Background: Diffuse parenchymal lung diseases (DPLD) in children represent a rare and heterogeneous group of chronic pulmonary disorders. Despite substantial advances in enetics and pathomechanisms, these often lethal diseases are still under-diagnosed. This is due to the fact that (i) the incidence is low, and (ii) clinical presentation, (iii) disease classification and (iv) specific treatment options are largely unknown.
Methods: Here we systematically assessed the incidence, the presentation, the diagnostic yield and treatments of pediatric DPLD in Germany, using the Surveillance Unit for Rare Paediatric Disorders (ESPED).

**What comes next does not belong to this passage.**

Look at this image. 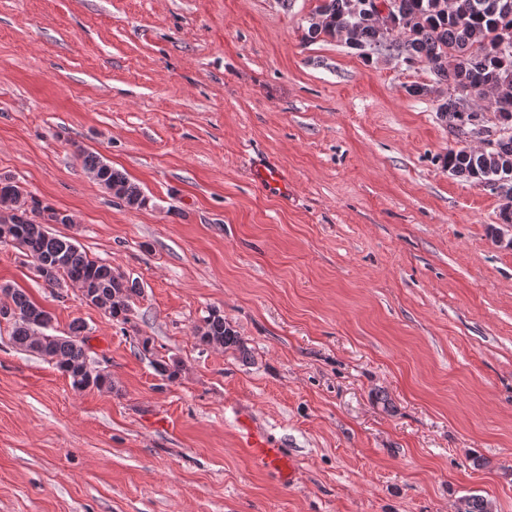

Results: The incidence of DPLD was 1.32 new cases per 1 million of children per year. The majority of these children were diagnosed within the first year of life. Overall survival was 87%. Using centralized data entry and stratification tools, the patients were categorized into an advanced classification system based on diagnostic algorithms, including clinical presentations, genetics and/or histology. Combining molecular and clinical information, this survey provides an etiological overview and specific diagnostic recommendations for children with DPLD.
Conclusions: Standardized surveys and systematic classifications are valuable tools for the clinical handling of children with DPLD and aim to improve the disease understanding and the prognosis of these rare detrimental lung diseases.